Tujuan 1:
Berapa besar rencana pinjaman daerah yang dimuat dalam Ranperda RPJMD Kabupaten Tasikmalaya menurut teks tentang Pokir DPRD?
Tujuan 2:
Salin persis bagian teks tentang Pokir DPRD yang dimulai dengan kata-kata "Publik samar-samar mendengar" dan diakhiri dengan "dalam politik anggaran?".
Tujuan 3:
Tuliskan kelanjutan teks tentang Pokir DPRD, mulai setelah kalimat terakhirnya.

Teks yang Diberikan:
RADAR TASIKMALAYA – Di banyak daerah, termasuk Tasikmalaya, istilah Pokir -pokok-pokok pikiran DPRD- telah menjadi kata kunci yang cair. Ia bisa berarti aspirasi, bisa pula menjadi komoditas politik anggaran. Di balik slogan “penyerapan aspirasi masyarakat”, Pokir justru sering berubah menjadi ruang gelap yang menentukan apakah pembahasan APBD atau regulasi strategis sperti RPJMD, berjalan mulus atau tersandat.
Publik samar-samar mendengar dan mengamati dinamika di Kabupaten Tasikmalaya: ketika pembahasan Ranperda RPJMD yang memuat rencana pinjaman daerah Rp 230 miliar, Pokir berubah menjadi kartu tawar. Ranperda melolos, Pokir mengalir dalam APBD-P. Kini, Kota Tasikmalaya tengah memanas. Tarik ulur besaran Pokir kembali menjadi perbincangan publik, headline media, dan bahan diskusi informal di kantor pemerintahan. Pertanyaannya: apakah Pokir merupakan instrumen aspirasi publik, atau justru alat sandera dalam politik anggaran?

Informasi yang Diberikan:

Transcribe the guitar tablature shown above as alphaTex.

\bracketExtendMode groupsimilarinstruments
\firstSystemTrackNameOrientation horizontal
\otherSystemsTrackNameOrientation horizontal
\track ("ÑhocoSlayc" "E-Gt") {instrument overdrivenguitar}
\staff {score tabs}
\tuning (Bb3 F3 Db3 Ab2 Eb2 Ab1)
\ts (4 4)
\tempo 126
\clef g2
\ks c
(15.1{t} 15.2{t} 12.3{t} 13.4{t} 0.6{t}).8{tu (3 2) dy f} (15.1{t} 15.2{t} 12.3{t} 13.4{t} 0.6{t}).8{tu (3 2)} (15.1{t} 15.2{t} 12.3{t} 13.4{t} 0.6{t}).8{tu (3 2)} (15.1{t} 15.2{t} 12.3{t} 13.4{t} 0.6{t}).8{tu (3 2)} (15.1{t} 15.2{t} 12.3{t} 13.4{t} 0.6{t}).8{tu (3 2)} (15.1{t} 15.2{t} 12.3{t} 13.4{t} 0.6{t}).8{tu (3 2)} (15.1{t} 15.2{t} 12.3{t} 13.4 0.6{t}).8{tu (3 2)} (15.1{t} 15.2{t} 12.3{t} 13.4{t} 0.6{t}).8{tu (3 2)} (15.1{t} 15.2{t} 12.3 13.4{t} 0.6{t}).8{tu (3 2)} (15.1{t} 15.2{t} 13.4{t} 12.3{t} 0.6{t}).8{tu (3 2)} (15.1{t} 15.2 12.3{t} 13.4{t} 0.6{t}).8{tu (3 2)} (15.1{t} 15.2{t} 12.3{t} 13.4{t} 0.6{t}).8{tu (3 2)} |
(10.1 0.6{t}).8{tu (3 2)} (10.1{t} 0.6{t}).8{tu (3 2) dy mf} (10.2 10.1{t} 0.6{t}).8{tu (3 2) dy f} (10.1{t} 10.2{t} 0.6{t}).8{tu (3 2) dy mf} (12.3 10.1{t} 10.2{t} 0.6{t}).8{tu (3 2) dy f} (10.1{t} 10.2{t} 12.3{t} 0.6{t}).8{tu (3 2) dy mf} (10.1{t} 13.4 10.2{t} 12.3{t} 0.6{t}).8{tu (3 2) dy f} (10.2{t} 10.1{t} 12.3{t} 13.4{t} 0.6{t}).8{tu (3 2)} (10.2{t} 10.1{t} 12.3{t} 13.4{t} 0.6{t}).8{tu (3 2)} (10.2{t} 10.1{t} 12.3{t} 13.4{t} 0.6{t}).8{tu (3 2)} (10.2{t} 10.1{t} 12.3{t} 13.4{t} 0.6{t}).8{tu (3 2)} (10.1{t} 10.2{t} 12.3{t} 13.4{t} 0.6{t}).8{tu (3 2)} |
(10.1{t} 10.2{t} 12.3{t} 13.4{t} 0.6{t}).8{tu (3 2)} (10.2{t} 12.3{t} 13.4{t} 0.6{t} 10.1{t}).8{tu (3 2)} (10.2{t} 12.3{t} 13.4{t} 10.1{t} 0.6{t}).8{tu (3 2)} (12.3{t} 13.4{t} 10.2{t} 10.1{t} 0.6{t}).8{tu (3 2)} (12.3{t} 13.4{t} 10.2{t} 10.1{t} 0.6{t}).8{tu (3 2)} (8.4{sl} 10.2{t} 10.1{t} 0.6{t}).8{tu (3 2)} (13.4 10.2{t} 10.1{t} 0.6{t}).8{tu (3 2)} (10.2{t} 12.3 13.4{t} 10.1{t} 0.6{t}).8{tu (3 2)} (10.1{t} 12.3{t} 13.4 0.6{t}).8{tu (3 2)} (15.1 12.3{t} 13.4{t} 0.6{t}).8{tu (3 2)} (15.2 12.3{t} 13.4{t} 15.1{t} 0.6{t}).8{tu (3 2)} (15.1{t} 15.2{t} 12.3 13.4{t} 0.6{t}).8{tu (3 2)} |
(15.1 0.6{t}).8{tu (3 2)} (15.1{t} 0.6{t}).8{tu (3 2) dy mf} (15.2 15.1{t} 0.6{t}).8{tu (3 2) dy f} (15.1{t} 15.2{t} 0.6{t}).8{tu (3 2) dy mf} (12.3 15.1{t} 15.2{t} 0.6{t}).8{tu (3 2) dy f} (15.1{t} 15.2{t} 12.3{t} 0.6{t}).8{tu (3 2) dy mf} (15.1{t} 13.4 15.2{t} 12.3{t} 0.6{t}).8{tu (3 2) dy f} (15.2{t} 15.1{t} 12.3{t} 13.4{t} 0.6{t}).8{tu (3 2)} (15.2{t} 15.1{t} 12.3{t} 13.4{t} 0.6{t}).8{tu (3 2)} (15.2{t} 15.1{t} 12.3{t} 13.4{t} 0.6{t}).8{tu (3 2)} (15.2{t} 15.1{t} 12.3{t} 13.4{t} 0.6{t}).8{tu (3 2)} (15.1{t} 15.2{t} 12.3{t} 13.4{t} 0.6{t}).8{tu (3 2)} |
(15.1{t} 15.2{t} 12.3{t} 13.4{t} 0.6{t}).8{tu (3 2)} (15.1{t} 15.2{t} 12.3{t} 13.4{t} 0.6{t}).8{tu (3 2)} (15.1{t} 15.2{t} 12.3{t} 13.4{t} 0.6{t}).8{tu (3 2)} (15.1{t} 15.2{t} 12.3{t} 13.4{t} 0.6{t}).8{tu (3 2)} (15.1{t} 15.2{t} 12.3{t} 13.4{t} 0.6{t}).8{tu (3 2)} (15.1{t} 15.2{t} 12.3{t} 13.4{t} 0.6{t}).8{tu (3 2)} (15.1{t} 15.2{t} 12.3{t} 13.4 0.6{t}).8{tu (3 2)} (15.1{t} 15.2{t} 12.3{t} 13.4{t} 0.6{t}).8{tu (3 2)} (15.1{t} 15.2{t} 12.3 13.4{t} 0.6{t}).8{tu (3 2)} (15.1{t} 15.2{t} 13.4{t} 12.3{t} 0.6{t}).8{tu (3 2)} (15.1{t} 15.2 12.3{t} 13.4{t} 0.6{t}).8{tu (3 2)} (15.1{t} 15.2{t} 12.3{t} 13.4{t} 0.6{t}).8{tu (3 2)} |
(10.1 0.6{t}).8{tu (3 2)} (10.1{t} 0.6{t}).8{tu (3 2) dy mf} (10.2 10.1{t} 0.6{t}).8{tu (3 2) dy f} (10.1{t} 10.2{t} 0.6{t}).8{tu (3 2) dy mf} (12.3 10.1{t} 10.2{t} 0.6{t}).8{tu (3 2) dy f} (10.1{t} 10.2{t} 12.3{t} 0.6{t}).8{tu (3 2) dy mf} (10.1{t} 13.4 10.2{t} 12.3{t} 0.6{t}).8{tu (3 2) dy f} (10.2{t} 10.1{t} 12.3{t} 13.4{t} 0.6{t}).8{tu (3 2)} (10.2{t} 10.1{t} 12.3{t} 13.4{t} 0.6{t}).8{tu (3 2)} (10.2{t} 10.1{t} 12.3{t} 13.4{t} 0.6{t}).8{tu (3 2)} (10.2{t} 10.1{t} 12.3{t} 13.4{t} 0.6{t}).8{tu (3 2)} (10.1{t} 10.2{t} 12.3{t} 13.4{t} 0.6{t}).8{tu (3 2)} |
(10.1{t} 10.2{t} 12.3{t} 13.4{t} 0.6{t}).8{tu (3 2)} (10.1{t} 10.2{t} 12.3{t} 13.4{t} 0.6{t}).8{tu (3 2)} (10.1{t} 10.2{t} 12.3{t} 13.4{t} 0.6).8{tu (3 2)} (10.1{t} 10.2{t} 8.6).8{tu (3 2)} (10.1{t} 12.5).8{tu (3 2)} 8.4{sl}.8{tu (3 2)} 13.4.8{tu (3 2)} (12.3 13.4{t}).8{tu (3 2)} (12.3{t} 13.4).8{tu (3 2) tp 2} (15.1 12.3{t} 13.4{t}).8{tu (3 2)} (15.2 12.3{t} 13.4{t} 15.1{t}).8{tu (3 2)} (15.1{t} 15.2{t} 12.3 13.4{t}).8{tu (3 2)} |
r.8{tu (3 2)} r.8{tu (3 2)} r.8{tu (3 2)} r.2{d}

Jawaban Tugas 1:
Rp 230 miliar.

Jawaban Tugas 2:
Publik samar-samar mendengar dan mengamati dinamika di Kabupaten Tasikmalaya: ketika pembahasan Ranperda RPJMD yang memuat rencana pinjaman daerah Rp 230 miliar, Pokir berubah menjadi kartu tawar. Ranperda melolos, Pokir mengalir dalam APBD-P. Kini, Kota Tasikmalaya tengah memanas. Tarik ulur besaran Pokir kembali menjadi perbincangan publik, headline media, dan bahan diskusi informal di kantor pemerintahan. Pertanyaannya: apakah Pokir merupakan instrumen aspirasi publik, atau justru alat sandera dalam politik anggaran?

Jawaban Tugas 3:
Perspektif ketatanegaraan, hak budget DPRD adalah instrumen luhur—sarana kedaulatan rakyat untuk menentukan arah kebijakan pembangunan dan melakukan kontrol fiskal terhadap eksekutif. Hak budget adalah “akar” yang menjaga keseimbangan kekuasaan di daerah.
Namun praktik Pokir justru mereduksi martabat hak budget itu sendiri. DPRD tidak tampil sebagai perumus dan penyeimbang kebijakan fiskal daerah, tetapi lebih menyerupai SKPD bayangan: sibuk mengusulkan proyek-proyek kecil, kegiatan seremonial, atau bantuan sosial yang secara politis lebih menguntungkan individu legislator ketimbang kepentingan publik. Politik gentong babi.
Ketika Pokir berubah menjadi daftar keinginan masing-masing anggota, hak budget pun tergelincir dari fungsi institusional menjadi alat elektoral personal. Kedaulatan rakyat yang seharusnya hadir melalui keputusan lembaga, justru terfragmentasi menjadi “aspirasi individu” yang sering kali tidak sinkron dengan prioritas pembangunan dalam RKPD atau RPJMD.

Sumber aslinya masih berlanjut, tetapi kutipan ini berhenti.